───── Textauszug ─────

Hintergrund – das Minus in der GKV wächst unaufhörlich
Seit zwei Jahren ist die GKV nun ins Minus gerutscht und erwartet für das laufende Jahr (2023) ein Mammut-Defizit von 17 Milliarden Euro. Grund dafür sei die hohe Inflation, die auch die Preise für Sachkosten und Personal im Gesundheitswesen in die Höhe treibe. Dieses Argument kann man ja in irgendeiner Form immer vorbringen. Aber außerdem würden die Fremdleistungen für die Zuschüsse zu Hartz IV und die KV-Beiträge für die Mütterrente oder für die Migranten ins Feld geführt (so genannte Fremdleistungen) – und dabei ganz aktuell die hohe Flüchtlingswelle aus der Ukraine. All das soll von den normalen Beitragszahlern aus der unteren und der mittleren Schicht der Gesellschaft und von den Rentnerinnen und Rentner übernommen werden.
Dabei ist die Versorgung der Bürgergeld-, Hartz IV- und Sozialhilfeempfänger eine gesamtgesellschaftliche Aufgabe aller Bürger in diesem Lande, also auch der Politiker, Beamten und Selbständigen.
DVG war einer der Hauptzahler des GKV-Systems
Die Direktversicherten und die Betriebsrentner sind seit 2004 aufgrund des perfiden GMG, dem Gesundheitsmodernisierungsgesetz, mit einem zusätzlichen ungerechtfertigten „Jahresbeitrag“ von 1,5 Milliarden Euro einer der zusätzlichen Hauptzahler des GKV-Systems. Zum Beweis und auf Grundlage von Statista.de haben sie das Defizit aufgefangen und von 2016 bis 2018 für die GKV sogar ein Plus beschert: von rund 2 Milliarden Euro pro Jahr
(Quelle: https://de.statista.com/statistik/daten/studie/219867/umfrage/ueberschuss-und-defizit-der-gesetzlichen-krankenkassen-seit-2000/#:~:text=Die%20Statistik%20zeigt%20die%20Entwicklung,6%2C74%20Milliarden%20Euro%20verbuchen).

───── Bereitgestelltes Material ─────

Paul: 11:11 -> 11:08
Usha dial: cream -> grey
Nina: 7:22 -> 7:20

─────

### Deine Aufgaben
a - Wie hoch ist das Defizit, das die GKV laut dem Text über das GKV-Defizit für das Jahr 2023 erwartet?
b - Prüfe, ob die folgenden Aussagen mit dem Text über das GKV-Defizit übereinstimmen, und belege jede Antwort mit einem wörtlichen Zitat. (i) Die GKV befindet sich seit fünf Jahren im Minus. (ii) Direktversicherte und Betriebsrentner zahlen seit 2004 einen zusätzlichen Jahresbeitrag von 1,5 Milliarden Euro. (iii) Von 2016 bis 2018 hatte die GKV ein Plus von rund 2 Milliarden Euro pro Jahr.
c - Führe den Text über das GKV-Defizit im Anschluss an seinen letzten Satz fort.
Die Auflistung ist eigenständiges Material und gehört nicht zum Text über das GKV-Defizit.

### Gelöste Aufgaben
a - 17 Milliarden Euro

b -
(i) Nein: „Seit zwei Jahren ist die GKV nun ins Minus gerutscht“
(ii) Ja: „sind seit 2004 aufgrund des perfiden GMG, dem Gesundheitsmodernisierungsgesetz, mit einem zusätzlichen ungerechtfertigten „Jahresbeitrag“ von 1,5 Milliarden Euro“
(iii) Ja: „von 2016 bis 2018 für die GKV sogar ein Plus beschert: von rund 2 Milliarden Euro pro Jahr“

c -
Eigentlich nicht die Aufgabe des DVG, aber wir rechnen gerne richtig und lösen das Problem. Hier unsere Vorschläge/Forderungen:
Wegfall der Doppelstrukturen im Gesundheitswesen (gesetzlich/privat versichert) allgemein sowie parallel in der Altersversorgung (Rente/Pensionen)
- Wegfall von unzähligen und überbezahlten Krankenkassen, die – oho – zu 95 % sowieso die gleichen Leistungen erbringen. Derzeit gibt es noch 97 gesetzliche und rund 50 private Krankenkassen. Diese haben im Schnitt mindestens 2 Vorstandsmitglieder – beide Jahressaläre zusammengerechnet liegen bei rund 550.000 €, macht bei insg. 147 Krankenkassen Gehälter von rund 162 Millionen Euro Ausgabe – allein an die Vorstände!
- Übrigens: andere Länder kommen mit weit weniger Krankenkassen aus, z.B. gibt es in Dänemark, Spanien, Slowenien und Polen nur je eine, 3 in der Slowakei, 4 in Israel und 7 in Tschechien. In Großbritannien, Portugal und Italien wird die Gesundheitsversorgung gleich aus Steuergeldern finanziert – auch nicht zum Wohle der Nation, wie man hört.
- Eine Bürgerversicherung jeweils für das Gesundheitswesen (wie auch für die Rente), das wäre mal gerecht – man kann übrigens dieses System bequem aus Österreich (oder aus Schweden) übernehmen. Dazu plant der DVG e.V. im Frühjahr dieses Jahres zwei Symposien, um Öffentlichkeit und Politik zu informieren und aufzuklären.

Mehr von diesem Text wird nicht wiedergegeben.